Biden meets Suga as the U.S. prepares to challenge China
U.S. and Japanese national flags displayed outside the Palace Hotel Tokyo on May 25, 2019 ahead of former U.S President Donald Trump’s state visit.
Tomohiro Ohsumi | Getty Images
U.S. President Joe Biden will meet with Japanese Prime Minister Yoshihide Suga on Friday — and political analysts say China’s growing influence will likely be high on the agenda.
The two leaders will gather in Washington in what will be the U.S. president’s first in-person summit with a foreign leader since his January inauguration. The meeting comes as the U.S. seeks to challenge China on issues ranging from human rights to unfair trade practices.
“Rebuilding US alliances and competing with China are the core of Biden’s foreign policy. The in-person meeting with Suga signals that Japan is a linchpin of both efforts,” Jonathan Wood, director and lead U.S. analyst at consultancy Control Risks, told CNBC in an email.
Biden and Suga are expected to discuss U.S.-Japan security partnership and other potential areas of cooperation during their meeting. That could include climate change, the Covid-19 pandemic and stability in the Taiwan Strait, said analysts.
One possible outcome of the summit is an infrastructure plan focusing on high-quality projects such as high-speed 5G internet and clean energy, Nikkei Asia reported last week.
Such a U.S.-Japan infrastructure cooperation could rival China’s massive Belt and Road Initiative, the report said.
The Belt and Road Initiative is China’s ambitious program to build physical and digital infrastructure that connects hundreds of countries from Asia to the Middle East, Africa and Europe. Many critics consider it Chinese President Xi Jinping’s signature foreign policy to expand his country’s global influence.
“Establishing an alternative to China’s Belt and Road Initiative is important to Biden’s overall foreign policy agenda in the Indo-Pacific,” Neil Thomas, an analyst at risk consultancy Eurasia Group, told CNBC via email.
“That’s because the best way for Washington to compete with Beijing’s economic influence in the Indo-Pacific is to offer a more attractive development option to countries in the region,” he added.
Even before he was elected as president, Biden had criticized China for financing dirty fossil fuel projects through the Belt and Road Initiative. He brought up the possibility of working with allies to offer alternative sources of financing for lower-carbon energy projects.
Japan’s balancing act
Japan is an important U.S. ally in Asia, where Chinese influence has grown over the last few years.
The Biden administration has prioritized Japan in its diplomatic activities in Asia-Pacific.
Last month, Biden met virtually with leaders of the so-called Quad alliance, of which Japan is a member.

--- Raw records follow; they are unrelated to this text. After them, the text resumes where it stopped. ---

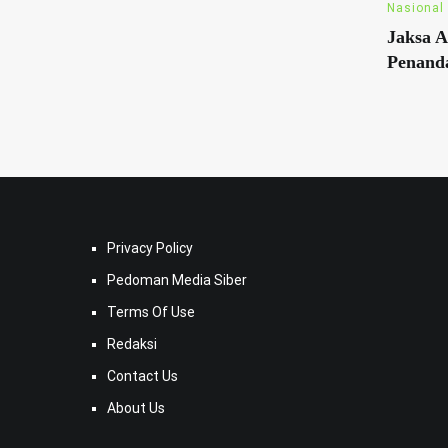
Nasional
Jaksa A
Penand
Privacy Policy
Pedoman Media Siber
Terms Of Use
Redaksi
Contact Us
About Us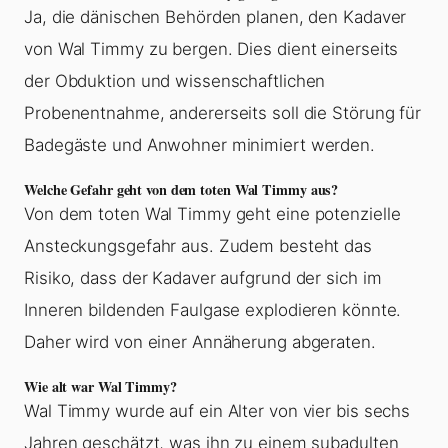
Ja, die dänischen Behörden planen, den Kadaver
von Wal Timmy zu bergen. Dies dient einerseits
der Obduktion und wissenschaftlichen
Probenentnahme, andererseits soll die Störung für
Badegäste und Anwohner minimiert werden.
Welche Gefahr geht von dem toten Wal Timmy aus?
Von dem toten Wal Timmy geht eine potenzielle
Ansteckungsgefahr aus. Zudem besteht das
Risiko, dass der Kadaver aufgrund der sich im
Inneren bildenden Faulgase explodieren könnte.
Daher wird von einer Annäherung abgeraten.
Wie alt war Wal Timmy?
Wal Timmy wurde auf ein Alter von vier bis sechs
Jahren geschätzt, was ihn zu einem subadulten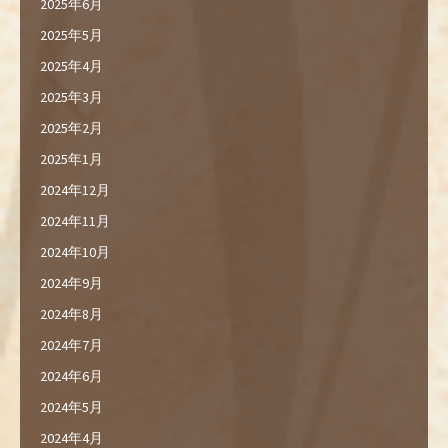
2025年6月
2025年5月
2025年4月
2025年3月
2025年2月
2025年1月
2024年12月
2024年11月
2024年10月
2024年9月
2024年8月
2024年7月
2024年6月
2024年5月
2024年4月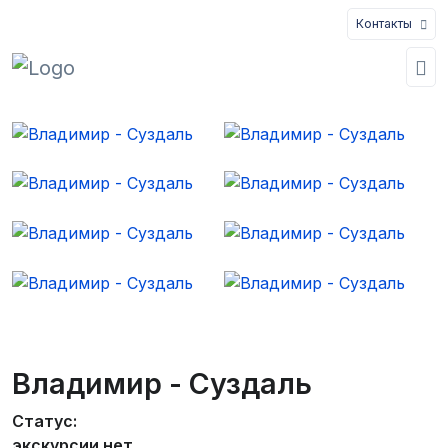
Контакты
Владимир - Суздаль
Статус:
экскурсии нет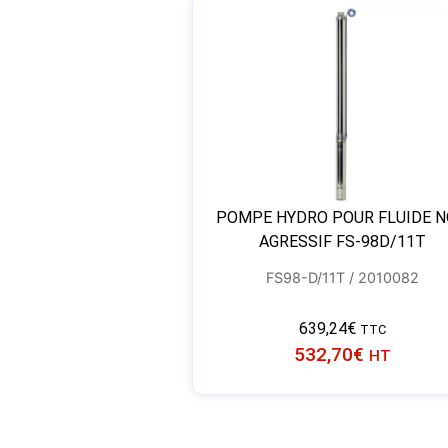
POMPE HYDRO POUR FLUIDE 
AGRESSIF FS-98D/11T
FS98-D/11T / 2010082
639,24
€
TTC
532,70
€
HT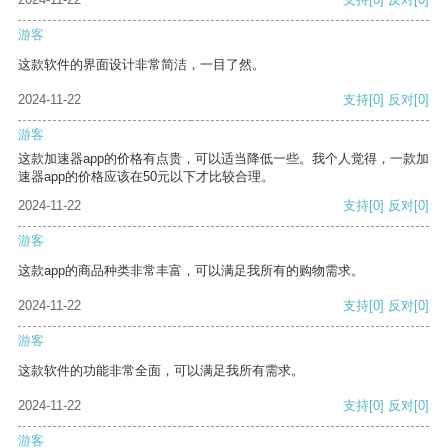
游客
这款软件的界面设计非常简洁，一目了然。
2024-11-22
支持
[0]
反对
[0]
游客
这款加速器app的价格有点贵，可以适当降低一些。我个人觉得，一款加
速器app的价格应该在50元以下才比较合理。
2024-11-22
支持
[0]
反对
[0]
游客
这款app的商品种类非常丰富，可以满足我所有的购物需求。
2024-11-22
支持
[0]
反对
[0]
游客
这款软件的功能非常全面，可以满足我所有需求。
2024-11-22
支持
[0]
反对
[0]
游客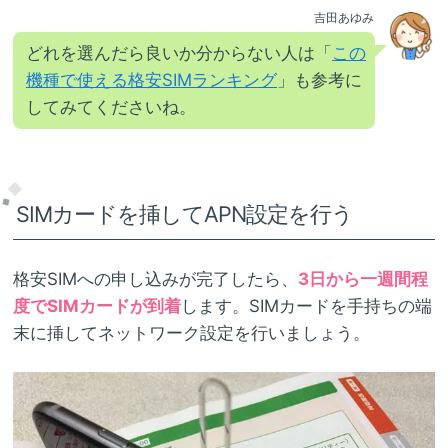
吉田あゆみ
どれを選んだら良いか分からない人は「
この
機種で使える格安SIMランキング
」も参考に
してみてくださいね。
SIMカードを挿してAPN設定を行う
格安SIMへの申し込みが完了したら、
3日から一週間程
度でSIMカードが到着
します。SIMカードを手持ちの端
末に挿してネットワーク設定を行いましょう。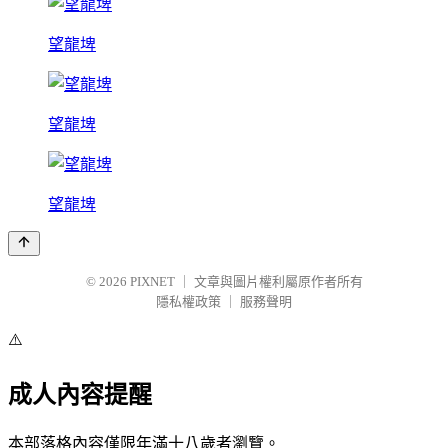
望龍埤
望龍埤
望龍埤
© 2026
PIXNET
｜
文章與圖片權利屬原作者所有
隱私權政策
｜
服務聲明
⚠️
成人內容提醒
本部落格內容僅限年滿十八歲者瀏覽。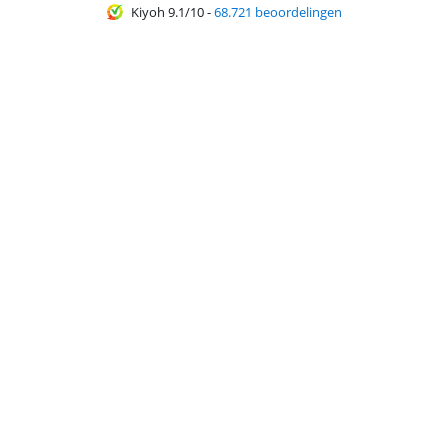
Kiyoh 9.1/10
-
68.721 beoordelingen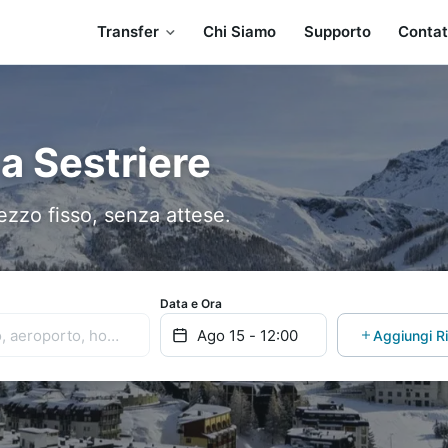
Transfer
Chi Siamo
Supporto
Contat
 a Sestriere
ezzo fisso, senza attese.
Data e Ora
Aggiungi R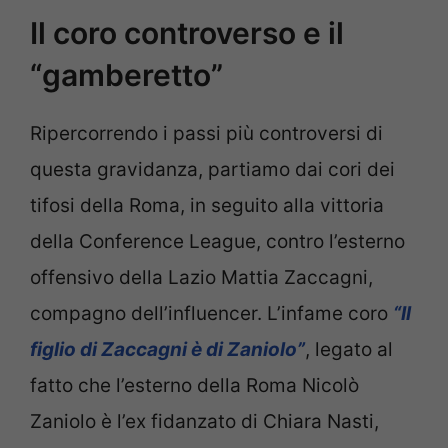
Il coro controverso e il
“gamberetto”
Ripercorrendo i passi più controversi di
questa gravidanza, partiamo dai cori dei
tifosi della Roma, in seguito alla vittoria
della Conference League, contro l’esterno
offensivo della Lazio Mattia Zaccagni,
compagno dell’influencer. L’infame coro
“Il
figlio di Zaccagni è di Zaniolo”
, legato al
fatto che l’esterno della Roma Nicolò
Zaniolo è l’ex fidanzato di Chiara Nasti,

Some analysts said the informal strategic alliance — which includes the U.S., Australia and India — could be a way to counter China’s influence.
Secretary of State Antony Blinken and Secretary of Defense Lloyd Austin also visited Tokyo to meet with their Japanese counterparts last month.
But Japan treads a fine line between the U.S. — its main security partner, and China — its largest economic partner. And the potential for the U.S. and Japan to become closer is not lost on Beijing.
Last week, China’s State Councilor and Foreign Minister Wang Yi told his Japanese counterpart Toshimitsu Motegi in a phone call that “Japan should view China’s development with a more positive mentality.”
Prior to Wang’s remarks, Beijing criticized the U.S.-Japan joint statement issued during Blinken and Austin’s visit to Tokyo. The statement raised concerns about Chinese behavior in Hong Kong, Xinjiang and the South China Sea that was “inconsistent with the existing international order.”
Beijing shot back, saying the statement “maliciously attacks” China’s foreign policy and “flagrantly interferes” with its domestic affairs.
For Japan, “balancing between the US and China right now requires a precise understanding of the intention and scope of US measures,” said Wood of Control Risks.
Eurasia Group’s Thomas said Japan would stop short of supporting U.S. position on human rights issues and policies to selectively “decouple” from the Chinese economy.